*提供文本*

▶

這種充實而快樂的日子一直持續到了99年7月19日。7月20日鋪天蓋地的謊言突降而至的時候,我們憑藉著兩年的紮實的學法,能夠確認這場迫害的邪惡性質。不過,也有不少的同修懵了,很多同修也迷茫了,世人也都捲入了這場邪惡的謊言,對我們都另眼相看。學法環境也在當地公安,村委的干涉下被破壞了。在這種情況下,我和妻子承受著精神上的壓力,堅信大法,決心要為師父討還清白,為大法討還清白。
妻子首先去了北京上訪,一路上憑藉著對師父的正信,對大法的正信,經過了23道關卡,到了北京。剛到北京站,她就被惡警推進警車,送到豐台體育場。廣場很大,當兵的手拉手當牆,圍著被抓的大法弟子,同修們都被互相鼓勵著。大法弟子當中有七八十歲的老人,有挺著肚子的孕婦,有抱著孩子的年輕媽媽,還有文質彬彬的學生。天熱得很,警察卻一點水不給他們。有個男同修一到體育場就坐下打坐,被一惡警先用腳踏,又打耳光,然後上來兩個惡警扭住男同修的胳膊使勁扔到車上,不知道拉到哪去了。晚上有一個老太太要出去上廁所,被一個惡警推回去連打帶罵,我妻子就喊「不許打人!誰家沒有老人?!」大法弟子一起鼓掌。惡警拿著照相機對著我妻子就拍照,後來妻子被一個軍人放出來,聽口音是老鄉,軍人告訴我妻子他的媽媽也是學大法的,他知道這些人都是好人。就這樣妻子在那個軍人的指點下回到了家。結果當天回來就被當地政府抓走,關押了四天四夜,又罰了200元。

◀

*提供資料*

▶

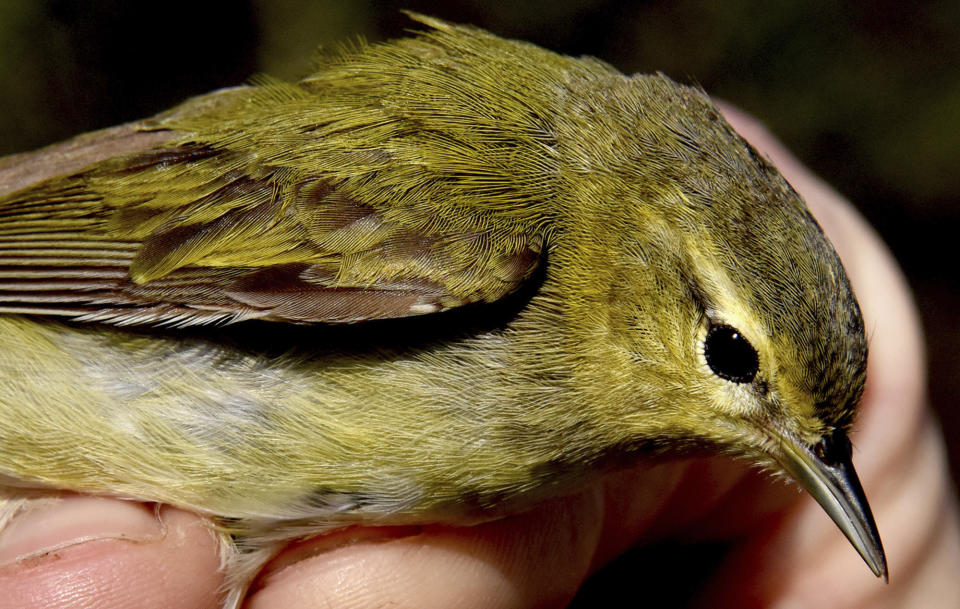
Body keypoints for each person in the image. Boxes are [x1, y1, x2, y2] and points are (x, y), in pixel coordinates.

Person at [0, 107, 956, 609]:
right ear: (641, 267)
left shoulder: (612, 437)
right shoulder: (474, 228)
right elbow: (130, 238)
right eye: (729, 354)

◀

從這篇講述妻子赴京上訪經歷的自述最後一句之後接著寫下去。

*你的回答*
2001年3月14日這天,平度的兩個同修來我家,因我不在,他們便去了唐家村的一個同修家,被壞人舉報,綁架到長樂派出所。晚上聽說後,我就用自行車帶著妻子買了麵包,水果,衣服去看他倆。到了派出所,推開房間門,我們看到張姓同修被捆在鐵椅子上,沒看到另一個同修。聽到房門響,平度的姓王的惡警急忙從裏面出來,趕緊把我和妻子推出門外。這時候很多惡警聽到動靜也都從另一個房間出來了,罵罵咧咧問我們來幹甚麼,我們告訴他們是給同修送點東西,平度公安局的石衛兵惡警一把搶過東西扔到地上,竟然誣蔑說:「誰知道你們的東西有沒有毒。」這時又上來幾個惡警惡狠狠的說:「你們倆是不是找死。」便把我們從台階上一直推出大門外。我們走出了三里多路,惡警又開著兩輛摩托一直跟蹤我們到家,惡警才回去。
第二天,我和幾個同修商量,事情發生在長樂,也是在看長樂大法弟子能不能走出來證實大法,講真象,我們應該去要人。就這樣我們16名同修一塊去派出所,向他們要被非法抓捕的兩名同修。到了派出所,有力的震懾了邪惡,平度公安局,610,鎮政府,立即組織人員開會。我們在這空檔就向所有人講真象,告訴他們我們是好人,趕快把人放了,我們馬上回去,不放人我們就不走。有個平度姓王的惡警說他就願意對付法輪功的人,我告訴他:對付煉功人,對付好人要下地獄。當時該惡警氣得臉色都變了。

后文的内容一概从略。